Putting my money where my mouth is tonight.

I have had some saucy things to say about our adopted Calc text. In particular, that it has not been written from a perspective that is empathetic with students’ states of mind.

So tonight we’re proving the area of a circle formula as an introduction to trigonometric substitution. There’s a rabbit-out-of-the-hat moment in which the substitution in question gets introduced:

*x=r•cos (theta)*

I anticipate that this will be a challenging point for students. So we’ll stop there and collect responses to the question, *What does this make you wonder, question or think about?*

Here’s what I anticipate they’ll say:

- Why
*r*? - Why
*cosine*(instead of, say,*sine*)? - Why
*theta*? - Is this like
*u*-substitution?

As always, I am prepared to be schooled.

I know they’ll have ideas I never thought of. Can’t wait to see what they are.

## Post mortem

**Sue** writes in the comments:

I don’t start with the strange substitution. I start with a triangle. For me, the triangle I draw explains the substitution I decide to use. Then it’s all about reasoning, instead of memorizing (?) 3 very strange substitutions.

This is spot on.

Students asked about the theta, they asked about the r. They didn’t make any connection to *u-substitution*. Lots of them worked on triangles. Students thought about vectors in physics and they thought about the unit circle.
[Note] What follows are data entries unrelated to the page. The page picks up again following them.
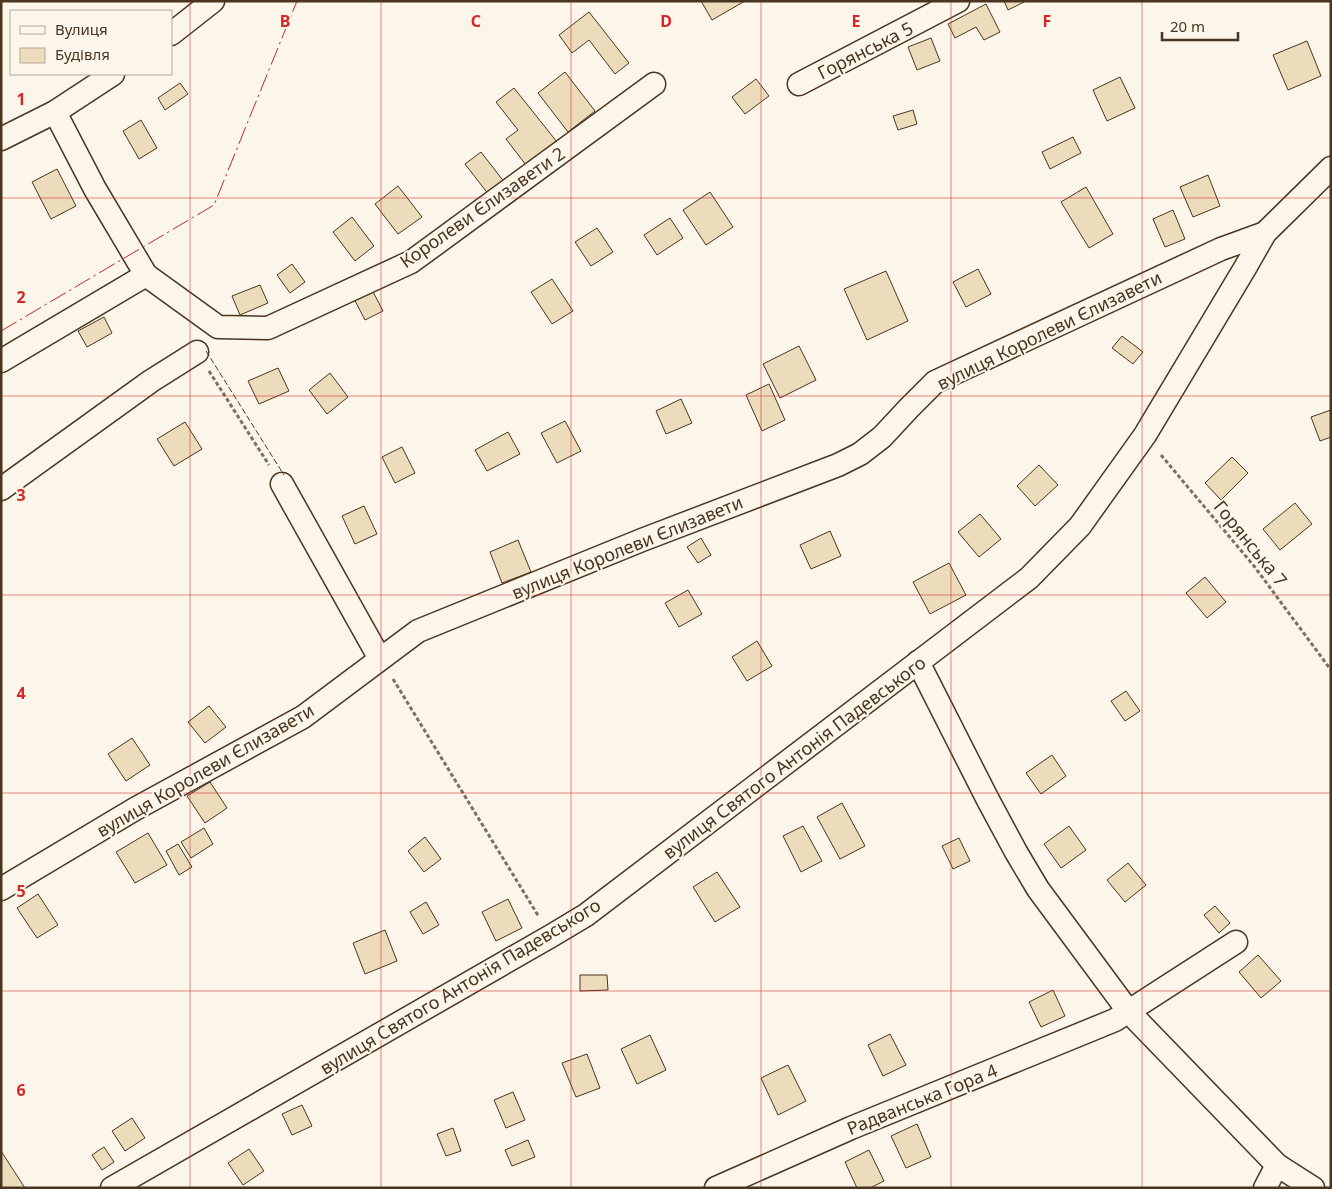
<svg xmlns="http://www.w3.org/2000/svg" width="1332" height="1189" font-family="'Noto Sans',sans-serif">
<rect width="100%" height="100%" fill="#fbf6e9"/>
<g fill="#ecdcbc" stroke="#4a3520">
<path d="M701,1H745L712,20Z"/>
<path d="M1004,1H1026L1008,10Z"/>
<path d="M986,4L1000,32L984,40L976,27L955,38L948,24Z"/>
<path d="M589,12L629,63L615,74L589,40L572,53L559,35Z"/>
<path d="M931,38L940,61L917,70L908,47Z"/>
<path d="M1307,41L1321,76L1288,90L1273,55Z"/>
<path d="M565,72L595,111L568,132L538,93Z"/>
<path d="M1120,77L1135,108L1107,121L1093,90Z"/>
<path d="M756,79L769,96L745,114L732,97Z"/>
<path d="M180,83L188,94L165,110L158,98Z"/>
<path d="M514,88L557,142L526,165L506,139L518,130L496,102Z"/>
<path d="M913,110L917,124L898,130L893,116Z"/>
<path d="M141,120L157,148L139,159L123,131Z"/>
<path d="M1073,137L1081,153L1050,169L1042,152Z"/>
<path d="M481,152L505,183L489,195L465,164Z"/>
<path d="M57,169L76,206L51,219L32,182Z"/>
<path d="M1208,175L1220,206L1193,217L1180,187Z"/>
<path d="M398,186L422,217L398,234L375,204Z"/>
<path d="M1086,187L1113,234L1089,248L1061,202Z"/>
<path d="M710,192L733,227L706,245L683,210Z"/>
<path d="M1173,210L1185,239L1165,247L1153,219Z"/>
<path d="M352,217L374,246L355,261L333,232Z"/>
<path d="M670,218L683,238L657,255L644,235Z"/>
<path d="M597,228L613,252L591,266L575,242Z"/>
<path d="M292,264L305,282L290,293L277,275Z"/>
<path d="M978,269L991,294L966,307L953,282Z"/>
<path d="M886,271L908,321L867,340L844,289Z"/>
<path d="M552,279L573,311L552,324L531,292Z"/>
<path d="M260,285L268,303L240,315L232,296Z"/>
<path d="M370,286L383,311L365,320L352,295Z"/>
<path d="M104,317L112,333L87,347L78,331Z"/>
<path d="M1122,336L1143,352L1133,364L1112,348Z"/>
<path d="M799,346L816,380L780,398L763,364Z"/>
<path d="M278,368L289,391L259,404L248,381Z"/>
<path d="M330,373L348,397L327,414L309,390Z"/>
<path d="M769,384L785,420L762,431L746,395Z"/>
<path d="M681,399L692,423L666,434L656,411Z"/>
<path d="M1331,410V437L1320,441L1311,417Z"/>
<path d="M565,421L581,451L557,463L541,433Z"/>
<path d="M185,422L202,449L174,466L157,439Z"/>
<path d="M508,432L520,454L487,471L475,450Z"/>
<path d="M402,447L415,473L395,483L382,457Z"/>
<path d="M1232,457L1248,473L1221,500L1205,483Z"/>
<path d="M1039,465L1058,485L1035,506L1017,486Z"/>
<path d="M1295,503L1312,524L1280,550L1263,529Z"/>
<path d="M364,506L377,534L355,544L342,516Z"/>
<path d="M980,514L1001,539L979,557L958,532Z"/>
<path d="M830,531L841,556L811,569L800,545Z"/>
<path d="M701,538L711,555L698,563L687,547Z"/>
<path d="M518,540L531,572L502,583L490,552Z"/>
<path d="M949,563L966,595L930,614L913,582Z"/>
<path d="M1205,577L1226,602L1207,618L1186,593Z"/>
<path d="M688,590L702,614L679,627L665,603Z"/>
<path d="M757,641L772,666L747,681L732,657Z"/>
<path d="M1126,691L1140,711L1125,721L1111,701Z"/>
<path d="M209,706L226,727L205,743L188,722Z"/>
<path d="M132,738L150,765L126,781L108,754Z"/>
<path d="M1052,755L1066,776L1041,794L1026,773Z"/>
<path d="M210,782L227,808L205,823L187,796Z"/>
<path d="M842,803L865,846L840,859L817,817Z"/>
<path d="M803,826L822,861L801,872L783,836Z"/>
<path d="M1069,826L1086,850L1061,868L1044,844Z"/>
<path d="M204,828L213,844L191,858L181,842Z"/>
<path d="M148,833L167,865L135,883L116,852Z"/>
<path d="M425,837L441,859L424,872L408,851Z"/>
<path d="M959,838L970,861L953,869L942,846Z"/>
<path d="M178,844L192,867L179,875L166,851Z"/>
<path d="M1128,863L1146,885L1125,902L1107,880Z"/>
<path d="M717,872L740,907L715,922L693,887Z"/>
<path d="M38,894L58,925L37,938L17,908Z"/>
<path d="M508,899L522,928L496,941L482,912Z"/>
<path d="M426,902L439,925L423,934L410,912Z"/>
<path d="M1215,906L1230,923L1219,933L1204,915Z"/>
<path d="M385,930L397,961L365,974L353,943Z"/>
<path d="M1258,955L1281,981L1261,998L1239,972Z"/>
<path d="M580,975H607L608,990L580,991Z"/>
<path d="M1053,990L1065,1016L1041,1027L1029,1002Z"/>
<path d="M890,1034L906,1065L883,1076L868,1045Z"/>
<path d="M650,1035L666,1070L637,1084L621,1049Z"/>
<path d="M587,1054L600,1088L576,1097L562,1063Z"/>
<path d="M788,1065L806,1101L778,1115L761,1078Z"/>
<path d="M513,1092L525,1120L506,1128L494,1100Z"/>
<path d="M302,1105L312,1126L292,1135L282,1114Z"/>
<path d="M132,1118L145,1138L125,1151L112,1131Z"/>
<path d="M917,1124L931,1157L906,1168L891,1136Z"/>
<path d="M453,1128L461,1151L446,1156L437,1134Z"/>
<path d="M528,1140L535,1157L512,1166L505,1150Z"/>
<path d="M104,1147L114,1162L102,1170L92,1155Z"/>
<path d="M249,1149L264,1171L243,1185L228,1163Z"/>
<path d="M869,1150L884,1181L870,1188H857L845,1162Z"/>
<path d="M1,1151L25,1188H1Z"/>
</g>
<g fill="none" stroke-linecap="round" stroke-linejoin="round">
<defs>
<g id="street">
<path d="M171,34L213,1"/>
<path d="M799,84L958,1"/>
<path d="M55,112L95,189L146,275L218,327L268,328L411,262L654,84"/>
<path d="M1,139L55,112L113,74"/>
<path d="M1,361L146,275"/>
<path d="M282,484L380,659"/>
<path d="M1,489L151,381L197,352"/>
<path d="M918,662L987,798L1016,852L1038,889L1129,1012L1277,1165L1313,1188"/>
<path d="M1,889L135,809L303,717L418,631L642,540L838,465L860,454L882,437L909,408L935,382L1221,249L1265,233"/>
<path d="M112,1188L551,936L586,915L1029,578L1080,526L1145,435L1245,268L1265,233L1331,168"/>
<path d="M716,1188L851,1128L1115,1020L1236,942"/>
<path d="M1265,1188L1277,1165"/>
</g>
</defs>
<use href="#street" stroke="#4a3520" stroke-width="25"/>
<g stroke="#7f6f5c" stroke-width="3" stroke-dasharray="4 2.5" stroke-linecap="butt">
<path d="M209,371L269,465"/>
<path d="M1161,455L1254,566L1331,670"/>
<path d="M393,679L539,917"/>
</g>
<use href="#street" stroke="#fbf6e9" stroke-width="22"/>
<path stroke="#4a3520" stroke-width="1" stroke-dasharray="6 2.5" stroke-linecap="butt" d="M206,351L284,475"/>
<path stroke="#c62828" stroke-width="1" stroke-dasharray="18 4 2.5 4" stroke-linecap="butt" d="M1,331L214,205L297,1"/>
</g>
<path fill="none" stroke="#d62828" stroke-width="1" stroke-opacity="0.55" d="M190,1V1188M381,1V1188M571,1V1188M761,1V1188M951,1V1188M1142,1V1188M1,198H1331M1,396H1331M1,595H1331M1,793H1331M1,991H1331"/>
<g text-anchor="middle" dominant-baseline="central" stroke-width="4" stroke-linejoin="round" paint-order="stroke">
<g font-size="18" fill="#4a3520" stroke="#fbf6e9">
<text transform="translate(865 50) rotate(-27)">Горянська 5</text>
<text transform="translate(482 207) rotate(-35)">Королеви Єлизавети 2</text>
<text transform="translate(1049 330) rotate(-26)">вулиця Королеви Єлизавети</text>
<text transform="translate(1251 543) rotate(51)">Горянська 7</text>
<text transform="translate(627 547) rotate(-22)">вулиця Королеви Єлизавети</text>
<text transform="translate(794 757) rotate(-37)">вулиця Святого Антонія Падевського</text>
<text transform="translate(205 770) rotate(-30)">вулиця Королеви Єлизавети</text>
<text transform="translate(460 986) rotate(-31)">вулиця Святого Антонія Падевського</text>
<text transform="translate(922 1099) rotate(-22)">Радванська Гора 4</text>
</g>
</g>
<g font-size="16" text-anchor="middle" font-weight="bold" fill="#d62828" stroke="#fbf6e9" stroke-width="4" stroke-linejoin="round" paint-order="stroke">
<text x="285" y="27">B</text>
<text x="476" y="27">C</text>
<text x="666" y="27">D</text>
<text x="856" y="27">E</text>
<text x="1047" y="27">F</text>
<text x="21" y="105">1</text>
<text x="21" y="303">2</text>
<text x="21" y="501">3</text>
<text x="21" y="699">4</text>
<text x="21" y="897">5</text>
<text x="21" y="1096">6</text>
</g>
<rect width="1332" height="1189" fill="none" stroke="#4a3520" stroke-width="5"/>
<rect x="10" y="10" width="162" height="65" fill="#fbf6e9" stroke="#b4a999"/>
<rect x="20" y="26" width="25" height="8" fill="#fbf6e9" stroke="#b4a999"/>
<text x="55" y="35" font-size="15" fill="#4a3520">Вулиця</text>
<rect x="20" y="48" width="25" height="15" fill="#ecdcbc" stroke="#b4a999"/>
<text x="55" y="60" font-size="15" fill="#4a3520">Будівля</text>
<path d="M1162 32v8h76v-8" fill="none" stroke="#4a3520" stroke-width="2.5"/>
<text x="1170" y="32" font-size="15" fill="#4a3520" stroke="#fbf6e9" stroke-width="4" paint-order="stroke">20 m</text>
</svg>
In contrast with Sue’s suggestion, and in contrast with where my students’ minds were, our text talks about this:

In general, we can make a substitution of the form x=g(t) by using the Substitution Rule in reverse. To make our calculations simpler, we assume that g has an inverse function; that is, g is one-to-one…This kind of substitution is called

inverse substitution.

And the triangle **Sue** suggests? That comes in at the end of the technique as a tool for changing variables back from *theta* to *x*. So we finish with where students’ minds are, but we start with an abstract, backwards version of something they’re not even thinking about to begin with.

And we wonder why students don’t become better problem solvers in their college courses, and why they don’t develop the kinds of critical thinking skills we would like them to. And why students don’t read the textbook. They don’t read the textbook because it’s not speaking to them.